[Collected data entries]
|---|

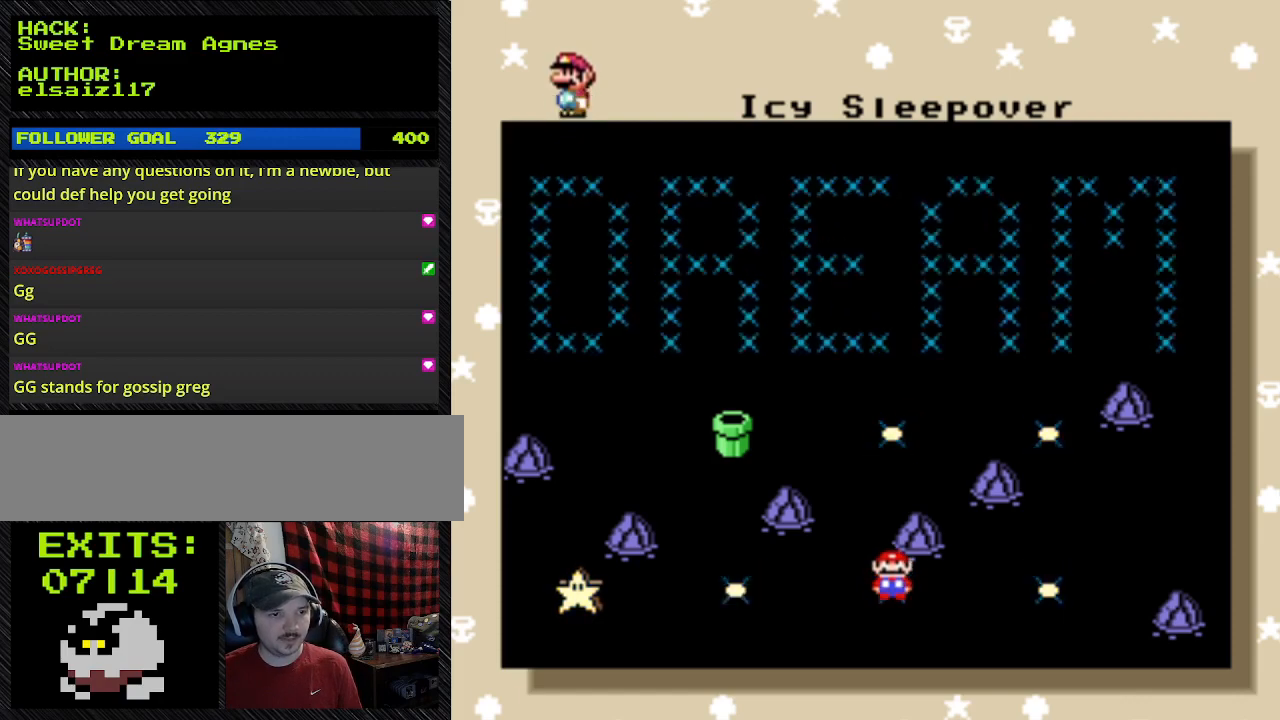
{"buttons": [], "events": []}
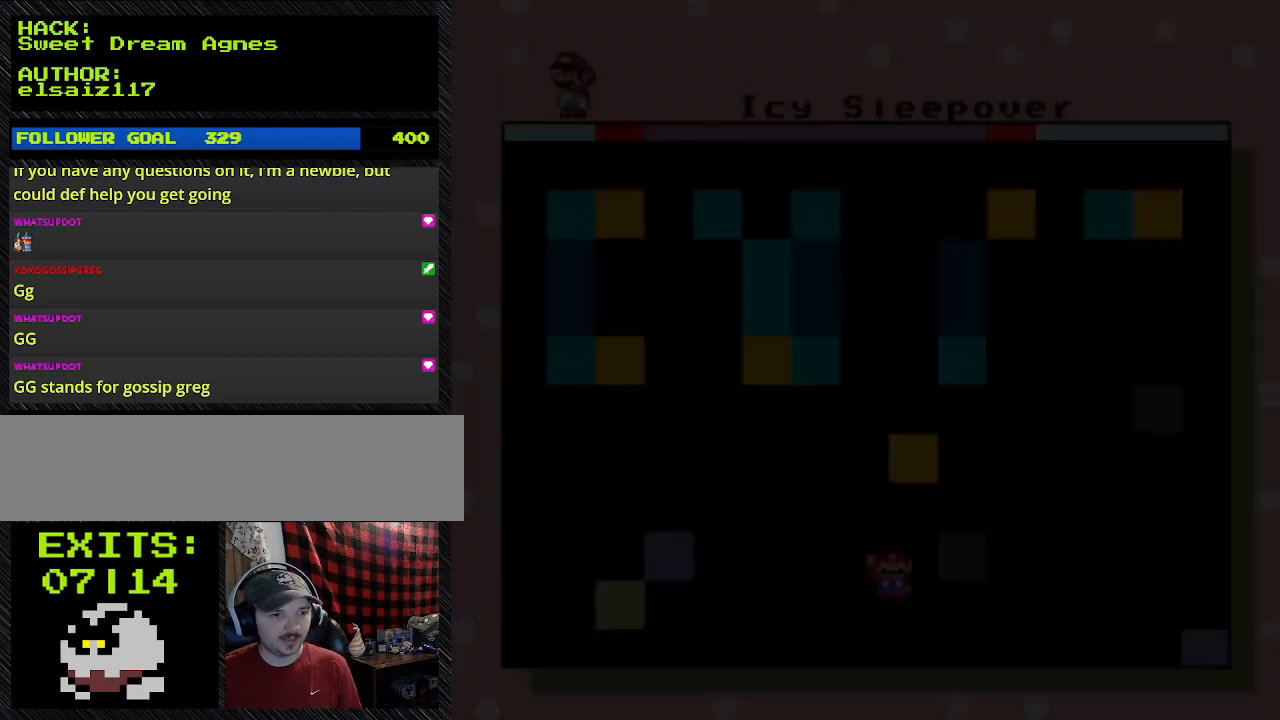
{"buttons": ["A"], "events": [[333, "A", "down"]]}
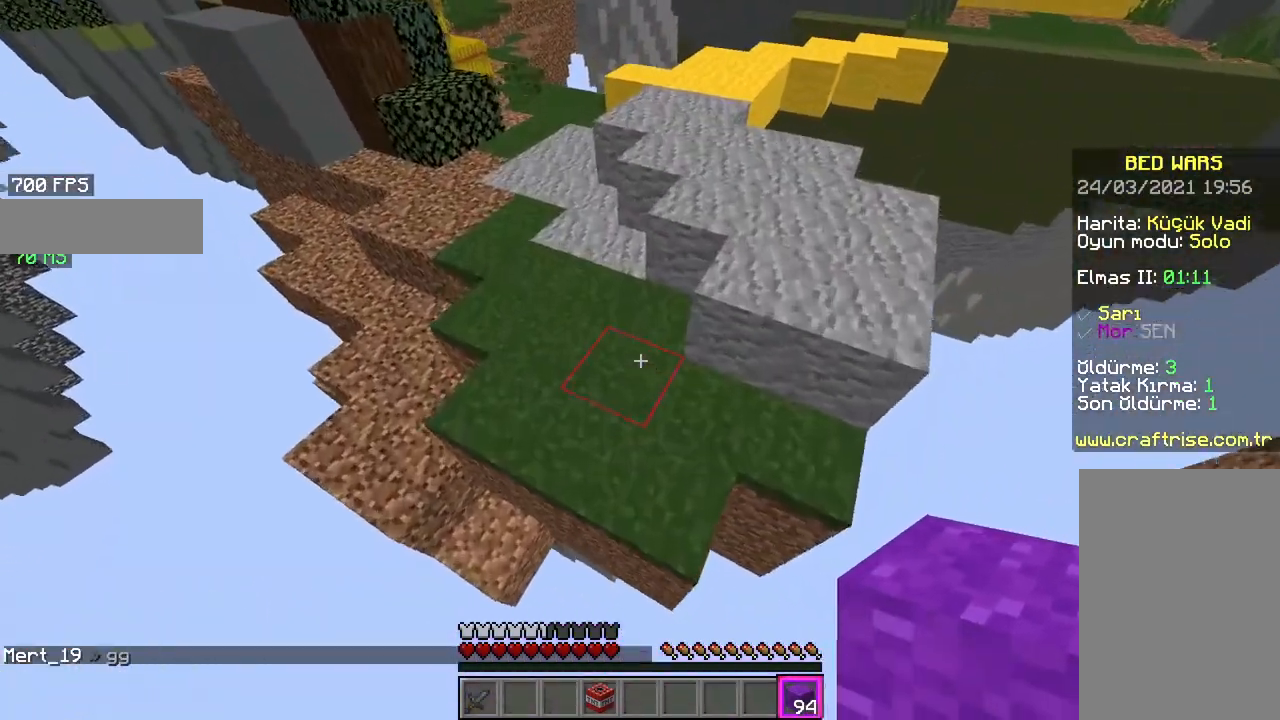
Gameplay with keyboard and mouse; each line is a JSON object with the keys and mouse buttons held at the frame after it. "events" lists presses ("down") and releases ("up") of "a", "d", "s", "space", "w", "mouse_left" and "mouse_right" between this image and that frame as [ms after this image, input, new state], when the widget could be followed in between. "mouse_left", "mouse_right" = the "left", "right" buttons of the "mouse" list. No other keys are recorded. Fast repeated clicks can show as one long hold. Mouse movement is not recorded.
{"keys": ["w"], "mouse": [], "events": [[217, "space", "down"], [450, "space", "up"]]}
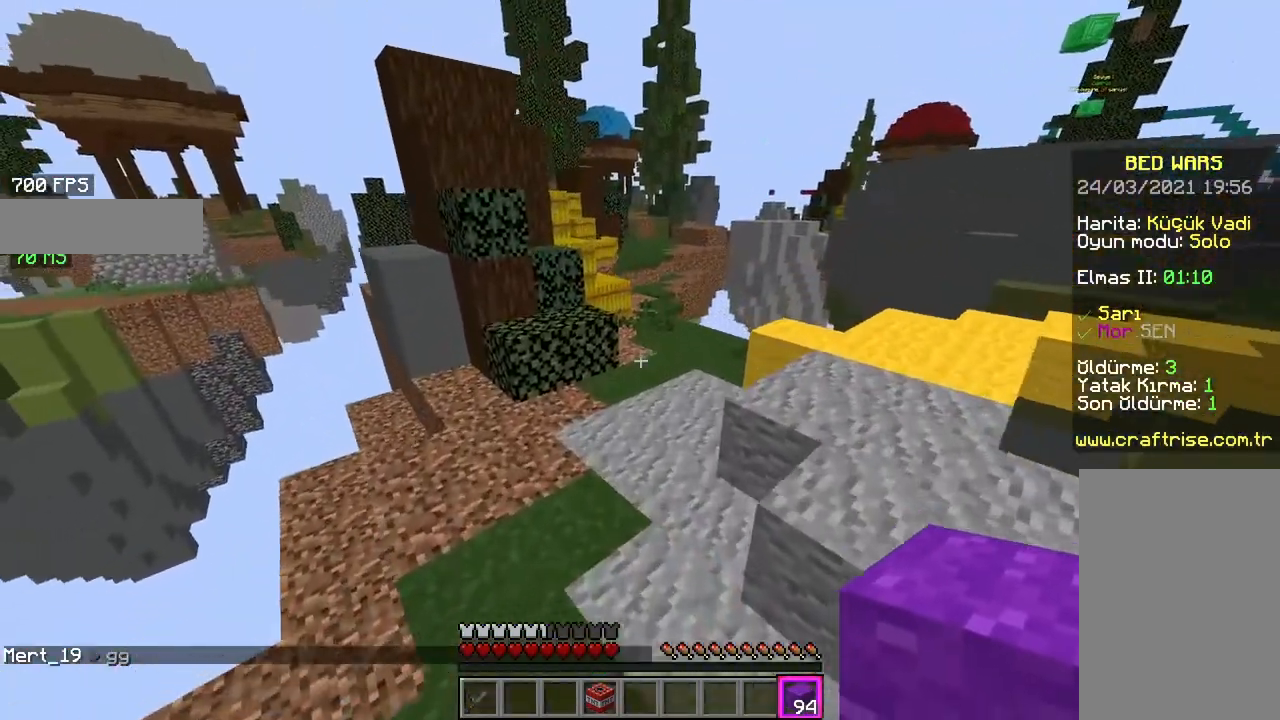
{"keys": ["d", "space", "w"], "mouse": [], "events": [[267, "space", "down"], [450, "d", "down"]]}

|---|

### ASSIGNMENT
Write out the entries above in full and exactly; no pictures.

### REPLY TO THE EXERCISE
{"buttons": [], "events": []}
{"buttons": ["A"], "events": [[333, "A", "down"]]}
Gameplay with keyboard and mouse; each line is a JSON object with the keys and mouse buttons held at the frame after it. "events" lists presses ("down") and releases ("up") of "a", "d", "s", "space", "w", "mouse_left" and "mouse_right" between this image and that frame as [ms after this image, input, new state], when the widget could be followed in between. "mouse_left", "mouse_right" = the "left", "right" buttons of the "mouse" list. No other keys are recorded. Fast repeated clicks can show as one long hold. Mouse movement is not recorded.
{"keys": ["w"], "mouse": [], "events": [[217, "space", "down"], [450, "space", "up"]]}
{"keys": ["d", "space", "w"], "mouse": [], "events": [[267, "space", "down"], [450, "d", "down"]]}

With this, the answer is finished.